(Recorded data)

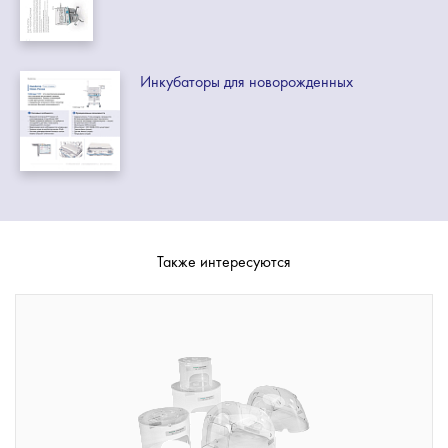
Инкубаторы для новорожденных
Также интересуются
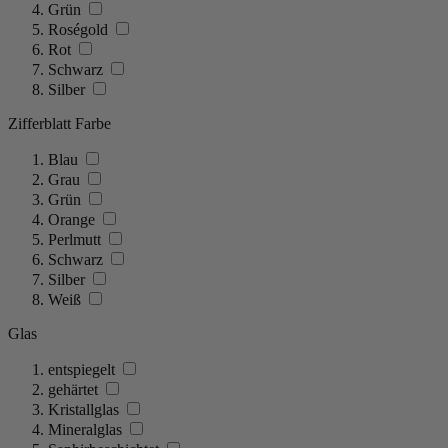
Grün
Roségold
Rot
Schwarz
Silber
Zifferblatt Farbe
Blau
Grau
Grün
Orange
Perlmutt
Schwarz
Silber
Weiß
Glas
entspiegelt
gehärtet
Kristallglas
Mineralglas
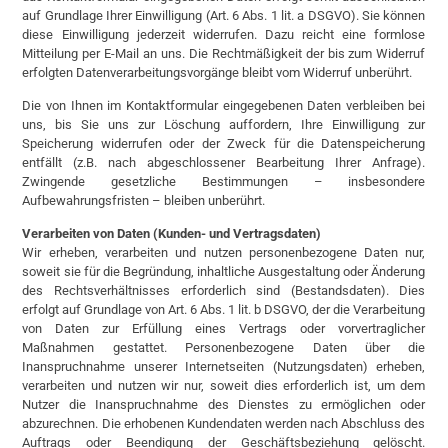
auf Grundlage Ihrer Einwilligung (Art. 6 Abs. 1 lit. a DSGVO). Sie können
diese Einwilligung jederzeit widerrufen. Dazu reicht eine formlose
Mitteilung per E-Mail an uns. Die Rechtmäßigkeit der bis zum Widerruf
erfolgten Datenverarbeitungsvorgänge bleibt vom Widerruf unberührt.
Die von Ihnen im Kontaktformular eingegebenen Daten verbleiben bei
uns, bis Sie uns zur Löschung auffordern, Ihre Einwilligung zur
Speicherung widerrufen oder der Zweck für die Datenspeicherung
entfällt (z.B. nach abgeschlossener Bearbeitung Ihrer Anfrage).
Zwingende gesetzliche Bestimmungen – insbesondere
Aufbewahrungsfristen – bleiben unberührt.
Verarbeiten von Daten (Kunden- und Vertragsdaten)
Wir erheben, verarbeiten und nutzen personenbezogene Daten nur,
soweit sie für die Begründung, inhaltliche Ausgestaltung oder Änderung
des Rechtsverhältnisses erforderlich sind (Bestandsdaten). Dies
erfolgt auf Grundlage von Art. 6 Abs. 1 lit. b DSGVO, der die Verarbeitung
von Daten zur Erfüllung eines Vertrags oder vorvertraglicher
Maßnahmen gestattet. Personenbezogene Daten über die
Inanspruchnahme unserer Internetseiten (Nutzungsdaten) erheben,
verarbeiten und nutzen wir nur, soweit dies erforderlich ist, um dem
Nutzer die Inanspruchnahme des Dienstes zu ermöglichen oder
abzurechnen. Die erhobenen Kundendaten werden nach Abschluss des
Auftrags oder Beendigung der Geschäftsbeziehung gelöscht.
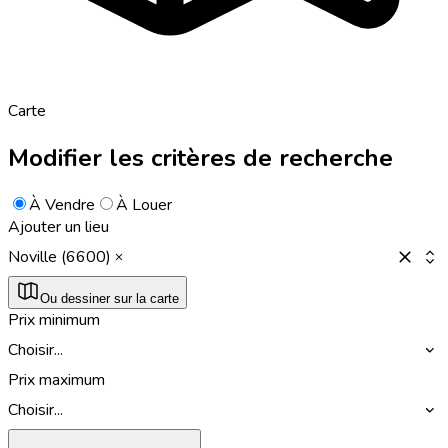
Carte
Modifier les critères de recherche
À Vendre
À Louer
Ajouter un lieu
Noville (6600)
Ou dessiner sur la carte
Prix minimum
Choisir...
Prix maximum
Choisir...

Task objective: Replace "Schwarz" with "Anthrazit" everywhere in the listing and reproduce the listing otherwise unchanged, leaving out the pictures.

Answer to the exercise:
Инкубаторы для новорожденных
Также интересуются
Grün
Roségold
Rot
Anthrazit
Silber
Zifferblatt Farbe
Blau
Grau
Grün
Orange
Perlmutt
Anthrazit
Silber
Weiß
Glas
entspiegelt
gehärtet
Kristallglas
Mineralglas
auf Grundlage Ihrer Einwilligung (Art. 6 Abs. 1 lit. a DSGVO). Sie können
diese Einwilligung jederzeit widerrufen. Dazu reicht eine formlose
Mitteilung per E-Mail an uns. Die Rechtmäßigkeit der bis zum Widerruf
erfolgten Datenverarbeitungsvorgänge bleibt vom Widerruf unberührt.
Die von Ihnen im Kontaktformular eingegebenen Daten verbleiben bei
uns, bis Sie uns zur Löschung auffordern, Ihre Einwilligung zur
Speicherung widerrufen oder der Zweck für die Datenspeicherung
entfällt (z.B. nach abgeschlossener Bearbeitung Ihrer Anfrage).
Zwingende gesetzliche Bestimmungen – insbesondere
Aufbewahrungsfristen – bleiben unberührt.
Verarbeiten von Daten (Kunden- und Vertragsdaten)
Wir erheben, verarbeiten und nutzen personenbezogene Daten nur,
soweit sie für die Begründung, inhaltliche Ausgestaltung oder Änderung
des Rechtsverhältnisses erforderlich sind (Bestandsdaten). Dies
erfolgt auf Grundlage von Art. 6 Abs. 1 lit. b DSGVO, der die Verarbeitung
von Daten zur Erfüllung eines Vertrags oder vorvertraglicher
Maßnahmen gestattet. Personenbezogene Daten über die
Inanspruchnahme unserer Internetseiten (Nutzungsdaten) erheben,
verarbeiten und nutzen wir nur, soweit dies erforderlich ist, um dem
Nutzer die Inanspruchnahme des Dienstes zu ermöglichen oder
abzurechnen. Die erhobenen Kundendaten werden nach Abschluss des
Auftrags oder Beendigung der Geschäftsbeziehung gelöscht.
Carte
Modifier les critères de recherche
À Vendre
À Louer
Ajouter un lieu
Noville (6600)
Ou dessiner sur la carte
Prix minimum
Choisir...
Prix maximum
Choisir...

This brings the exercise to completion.